Liberdade (in)ferida
Adilson Roberto Gonçalves
Pouco frequento as redes (anti)sociais, mas sou um missivista contumaz, ao menos uma vez por semana algum jornal publica carta de minha lavra. Tenho um hater que resolveu me enviar um e-mail ofensivo toda vez que sai algum comentário meu publicado, especificamente no Estadão, cujo conteúdo, como sói ser, é contrário ao desgoverno instalado em Brasília e as práticas fascistas. Não respondi ainda porque não me incomodou e também não sei o que se passa no vazio entre seus dois ouvidos. Há também o fato de alguma reação minha resultar em ataque direto a minha liberdade, uma vez que o advogado - sim, eis sua profissão - mora na mesma cidade e também já publicou cartas nos mesmos veículos. Chama-me de "rato petista".
Um sociólogo, do qual uso apenas as iniciais P.U.C., publicou carta no Correio Popular (jornal de Campinas) em 16/10/2020 com a seguinte pérola: "o racismo deriva do ateísmo que nega a criação divina". Sim, as pontes sofismáticas que esse grupo constrói são sólidas. O discurso da mentira transforma aqueles com ideias e ideais progressistas, sociais e até revolucionários - esses já longe de serem praticados - em um grupo único chamado de comunistas ou petistas.
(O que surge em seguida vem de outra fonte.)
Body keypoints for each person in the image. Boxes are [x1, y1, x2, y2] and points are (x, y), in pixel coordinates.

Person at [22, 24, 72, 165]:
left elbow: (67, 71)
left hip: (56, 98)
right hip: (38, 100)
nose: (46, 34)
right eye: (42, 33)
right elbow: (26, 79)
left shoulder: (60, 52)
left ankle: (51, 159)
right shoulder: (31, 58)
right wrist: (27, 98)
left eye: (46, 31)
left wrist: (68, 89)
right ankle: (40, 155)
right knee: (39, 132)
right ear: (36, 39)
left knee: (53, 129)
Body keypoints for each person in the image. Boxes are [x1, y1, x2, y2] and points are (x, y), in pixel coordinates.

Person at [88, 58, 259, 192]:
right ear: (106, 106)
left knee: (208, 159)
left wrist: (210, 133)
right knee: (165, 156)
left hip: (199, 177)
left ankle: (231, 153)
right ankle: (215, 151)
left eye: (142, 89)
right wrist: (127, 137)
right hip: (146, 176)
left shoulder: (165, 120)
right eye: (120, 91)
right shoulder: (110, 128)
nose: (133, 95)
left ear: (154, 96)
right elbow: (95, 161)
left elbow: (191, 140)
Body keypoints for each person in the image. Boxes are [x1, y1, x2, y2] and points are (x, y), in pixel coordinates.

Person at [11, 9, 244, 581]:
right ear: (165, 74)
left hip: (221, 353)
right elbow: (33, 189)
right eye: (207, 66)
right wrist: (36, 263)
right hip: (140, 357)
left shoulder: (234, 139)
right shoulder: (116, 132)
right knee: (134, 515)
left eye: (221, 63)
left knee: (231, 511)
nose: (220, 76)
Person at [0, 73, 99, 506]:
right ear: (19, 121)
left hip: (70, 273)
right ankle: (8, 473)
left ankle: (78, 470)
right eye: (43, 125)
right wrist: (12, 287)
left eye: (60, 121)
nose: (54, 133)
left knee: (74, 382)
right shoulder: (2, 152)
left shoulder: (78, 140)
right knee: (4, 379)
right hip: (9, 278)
Além disso, mais perversamente e ferindo de morte a minha liberdade, associam tal grupo à criminalidade estruturada, especialmente a relacionada com o tráfico de drogas, comandado por facções (PCC, CV e congêneres). Comunista é traficante e assassino, eis o resultado do sofisma. Sabemos que os propagadores do discurso do ódio têm base na violência e nos crimes que praticam, mas invertem a lógica da comparação e transformam a política dos outros em crime e legalizam seus crimes na política.
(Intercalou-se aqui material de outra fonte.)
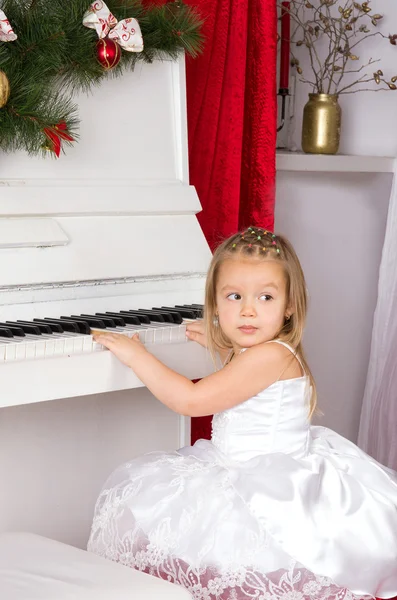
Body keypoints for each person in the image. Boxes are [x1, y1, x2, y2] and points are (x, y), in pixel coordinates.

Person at [87, 227, 397, 600]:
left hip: (267, 481)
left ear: (290, 305)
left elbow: (190, 401)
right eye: (234, 297)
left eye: (265, 297)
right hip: (237, 464)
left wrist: (138, 356)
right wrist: (226, 343)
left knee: (249, 562)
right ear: (216, 304)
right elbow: (245, 377)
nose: (248, 310)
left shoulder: (271, 355)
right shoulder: (261, 350)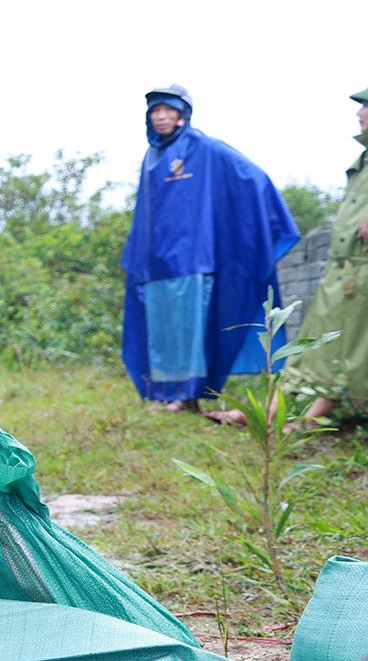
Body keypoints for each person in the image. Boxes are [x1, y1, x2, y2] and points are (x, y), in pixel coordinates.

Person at [120, 86, 299, 421]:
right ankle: (169, 394)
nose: (160, 117)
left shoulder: (204, 148)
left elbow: (252, 176)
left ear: (182, 115)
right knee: (164, 332)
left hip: (193, 260)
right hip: (157, 264)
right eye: (154, 112)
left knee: (190, 331)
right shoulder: (152, 157)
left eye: (167, 110)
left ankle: (189, 397)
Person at [285, 88, 368, 425]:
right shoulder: (362, 161)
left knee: (346, 346)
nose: (359, 112)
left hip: (361, 268)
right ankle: (283, 411)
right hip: (343, 269)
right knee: (322, 344)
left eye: (365, 106)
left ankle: (308, 417)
A prática nefasta tem base na mentira, na moral e bons costumes, na família, na crença divina, que é, por fim, o toque final dessas considerações. São interessantes as reflexões atuais sobre os limites da liberdade religiosa, especialmente na alegação de, por exemplo, o indivíduo não poder realizar tarefas em dias da semana considerados santos por ele, criando o que se passou a chamar de o "problema do sábado". O problema real é que, quando se atende a uma exceção de cunho religioso, abre-se a possibilidade para os oportunistas contumazes. Assim foi com a isenção de impostos para igrejas que se transformou em excelente negócio para a teologia da prosperidade. Religião deve ser estritamente de caráter pessoal e íntimo e não pode ter qualquer ingerência na dinâmica da sociedade. Porém, como a religião é uma daquelas cláusulas pétreas que sustentam o discurso do ódio, nada será modificado para se manter benesses e trânsitos políticos muito bem definidos.
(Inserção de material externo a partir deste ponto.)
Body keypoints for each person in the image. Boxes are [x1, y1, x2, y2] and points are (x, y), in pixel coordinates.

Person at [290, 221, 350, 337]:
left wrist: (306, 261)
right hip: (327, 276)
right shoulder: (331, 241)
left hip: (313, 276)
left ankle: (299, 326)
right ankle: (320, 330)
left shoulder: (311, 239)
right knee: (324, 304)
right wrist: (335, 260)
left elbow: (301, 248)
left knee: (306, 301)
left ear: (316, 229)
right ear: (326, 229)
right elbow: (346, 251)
Esse conjunto fere a liberdade. Por outro lado, parece que é somente a partir dessa lesão é que se sabe a necessidade da liberdade. Se sinto que está ferindo a minha, está ferindo a liberdade de todos.
Adilson Roberto Gonçalves, pesquisador da Unesp, membro do Instituto Histórico, Geográfico e Genealógico de Campinas e da Academia Campineira de Letras e Artes, autor do livro de divulgação científica "Transformações na terra das goiabeiras" (2017).